We were in the incident room and he’d cleared one of the walls for Ripper information. I’d been told to have a file ready on each of the victims, paying particular attention to post-mortem reports of their injuries.

To his credit, I suppose, he was helping. He’d found a massive street map of Whitechapel and had fixed eleven small flags to indicate the locations of the original murders. The canonical five were red, the others yellow. He’d printed out internet photographs of the victims, all of them taken after death. These too had been put on the wall and I found myself looking, for the first time in years, at Polly Nichols. She’d been forty-five, small, dumpy, scruffily dressed and in poor health. It was hard to imagine two women more different than she and Geraldine Jones.

When I’d questioned the point of the map, given that Geraldine Jones hadn’t been killed anywhere near Whitechapel, Joesbury said he wanted me to give a presentation on the Ripper murders to the whole team as soon as they got in.

As the night drifted away and the sun dragged itself up, people began to arrive. News of a breakthrough spread quickly and the incident room filled up. Joesbury’s mortuary photographs proved something of a hit. I was halfway through a compilation of the various eye-witness reports (surprisingly few, given how heavily populated nineteenth-century Whitechapel had been) when Tulloch and Detective Sergeant Neil Anderson came in.

‘That is one ugly-looking woman,’ muttered Anderson, before crossing to the coffee machine. ‘If I’d had breakfast I’d have brought it up.’

DS Anderson was no oil painting himself, with thinning red hair and a receding chin line. And a personalized programme at the local gym wouldn’t have hurt. I looked down quickly when he caught me watching at him.

‘The letter sent to the freelance journalist Emma Boston has gone over to Forensics,’ Tulloch said, speaking to the team at large. ‘They’ve promised to give it top priority. Neil and I have had a good chat with Miss Boston, but she hasn’t been able to tell us anything new. The letter arrived some time early yesterday morning. She and her boyfriend went through recordings of our conversations on Friday night and realized DC Flint was directly involved in the murder. She ferreted out her home address and approached her last night.’
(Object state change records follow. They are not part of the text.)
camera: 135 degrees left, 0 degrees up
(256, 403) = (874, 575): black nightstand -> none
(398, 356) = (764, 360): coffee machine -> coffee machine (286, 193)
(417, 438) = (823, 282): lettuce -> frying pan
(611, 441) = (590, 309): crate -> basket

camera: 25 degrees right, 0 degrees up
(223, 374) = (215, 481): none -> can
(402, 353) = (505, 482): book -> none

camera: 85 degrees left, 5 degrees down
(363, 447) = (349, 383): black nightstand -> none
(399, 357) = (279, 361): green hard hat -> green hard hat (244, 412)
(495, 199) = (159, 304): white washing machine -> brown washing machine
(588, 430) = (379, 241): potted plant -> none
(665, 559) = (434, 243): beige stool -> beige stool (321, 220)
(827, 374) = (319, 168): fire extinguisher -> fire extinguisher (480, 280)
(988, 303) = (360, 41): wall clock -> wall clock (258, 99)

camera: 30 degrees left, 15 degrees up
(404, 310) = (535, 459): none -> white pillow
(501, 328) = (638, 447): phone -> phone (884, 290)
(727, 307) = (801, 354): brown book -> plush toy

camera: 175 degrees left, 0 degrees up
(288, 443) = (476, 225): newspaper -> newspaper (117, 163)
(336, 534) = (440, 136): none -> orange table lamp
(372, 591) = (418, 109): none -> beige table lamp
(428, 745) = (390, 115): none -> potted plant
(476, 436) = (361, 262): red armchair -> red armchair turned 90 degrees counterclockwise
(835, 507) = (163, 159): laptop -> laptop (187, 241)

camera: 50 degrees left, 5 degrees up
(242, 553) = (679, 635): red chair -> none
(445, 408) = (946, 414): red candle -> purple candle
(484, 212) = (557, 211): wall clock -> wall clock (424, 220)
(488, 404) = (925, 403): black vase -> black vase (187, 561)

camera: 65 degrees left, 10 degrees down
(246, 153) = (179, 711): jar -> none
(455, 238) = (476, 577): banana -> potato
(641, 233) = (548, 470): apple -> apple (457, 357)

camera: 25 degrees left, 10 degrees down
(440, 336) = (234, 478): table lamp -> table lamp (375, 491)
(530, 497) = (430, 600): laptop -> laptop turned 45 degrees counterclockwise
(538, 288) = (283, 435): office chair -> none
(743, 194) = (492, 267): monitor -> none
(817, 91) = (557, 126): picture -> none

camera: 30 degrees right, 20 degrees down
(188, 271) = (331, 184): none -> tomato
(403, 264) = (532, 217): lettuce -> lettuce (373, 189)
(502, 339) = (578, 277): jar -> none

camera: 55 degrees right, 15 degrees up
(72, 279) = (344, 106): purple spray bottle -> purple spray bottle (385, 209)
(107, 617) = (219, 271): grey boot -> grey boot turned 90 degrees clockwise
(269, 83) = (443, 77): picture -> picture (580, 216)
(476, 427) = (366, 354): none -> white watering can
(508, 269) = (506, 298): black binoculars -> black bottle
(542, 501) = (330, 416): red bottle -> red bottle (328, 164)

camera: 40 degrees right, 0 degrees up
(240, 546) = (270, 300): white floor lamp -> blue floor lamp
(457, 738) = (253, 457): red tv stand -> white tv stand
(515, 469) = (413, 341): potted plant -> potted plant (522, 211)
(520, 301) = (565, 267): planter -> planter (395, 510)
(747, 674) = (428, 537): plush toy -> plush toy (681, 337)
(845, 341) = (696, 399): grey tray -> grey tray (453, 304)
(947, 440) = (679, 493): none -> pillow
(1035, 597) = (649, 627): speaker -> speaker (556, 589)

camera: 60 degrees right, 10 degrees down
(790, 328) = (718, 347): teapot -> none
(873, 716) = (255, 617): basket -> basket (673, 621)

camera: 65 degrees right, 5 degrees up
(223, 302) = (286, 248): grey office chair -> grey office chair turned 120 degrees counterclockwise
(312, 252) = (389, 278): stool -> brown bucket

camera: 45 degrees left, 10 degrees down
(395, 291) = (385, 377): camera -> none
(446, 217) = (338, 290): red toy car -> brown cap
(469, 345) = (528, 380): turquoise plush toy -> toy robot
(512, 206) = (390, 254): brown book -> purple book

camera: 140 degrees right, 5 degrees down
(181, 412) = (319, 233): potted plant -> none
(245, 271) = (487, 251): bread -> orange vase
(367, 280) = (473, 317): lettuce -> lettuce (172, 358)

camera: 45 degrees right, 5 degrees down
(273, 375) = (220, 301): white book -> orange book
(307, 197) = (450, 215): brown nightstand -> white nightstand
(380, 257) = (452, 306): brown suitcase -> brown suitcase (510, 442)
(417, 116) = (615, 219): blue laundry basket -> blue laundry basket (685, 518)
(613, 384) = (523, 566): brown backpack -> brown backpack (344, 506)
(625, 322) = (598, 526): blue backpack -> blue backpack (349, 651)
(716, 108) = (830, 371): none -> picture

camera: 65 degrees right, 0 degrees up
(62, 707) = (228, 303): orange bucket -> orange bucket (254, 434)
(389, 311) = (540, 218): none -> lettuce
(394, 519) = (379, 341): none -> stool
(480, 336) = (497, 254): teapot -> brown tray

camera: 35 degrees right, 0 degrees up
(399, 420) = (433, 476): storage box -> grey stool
‘Is she still here?’ I asked.

Tulloch nodded. ‘I don’t want her going home until we’ve had chance to properly turn over her flat. She’s not happy, but I can live with that.’

An avuncular-looking sergeant I remembered from the pub the previous night, who seemed to be called George, had been looking at Joesbury’s artwork on the walls. ‘Are we taking this Ripper business seriously then?’ he asked. ‘I mean, it’s just the date, that’s all.’

‘Let me be very clear,’ said Tulloch, in a voice you could probably strip paint with. ‘I don’t want anyone even thinking the name Jack the Ripper outside this room until we have the forensic report on the letter. In the meantime, we need to know as much as we can about what we’re dealing with.’

‘Well, that’s good,’ said Joesbury. ‘Because DC Flint’s been working on a presentation since the small hours. Take it away, Flint.’

I turned to him in dismay. ‘It’s nowhere near ready.’

‘We’ll take a work in progress,’ he said.

I realized how tempting it could be, in certain circumstances, to stick a knife in someone’s gut.

‘Tell us what you can, Lacey,’ said Tulloch. ‘Just take your time.’

Everyone was looking at me. There was no getting out of it. And this might be my best chance to win back some credibility, with Tulloch at least. So I took a deep breath, went over to the flip chart, and told my new colleagues the story of the most notorious killer who ever lived.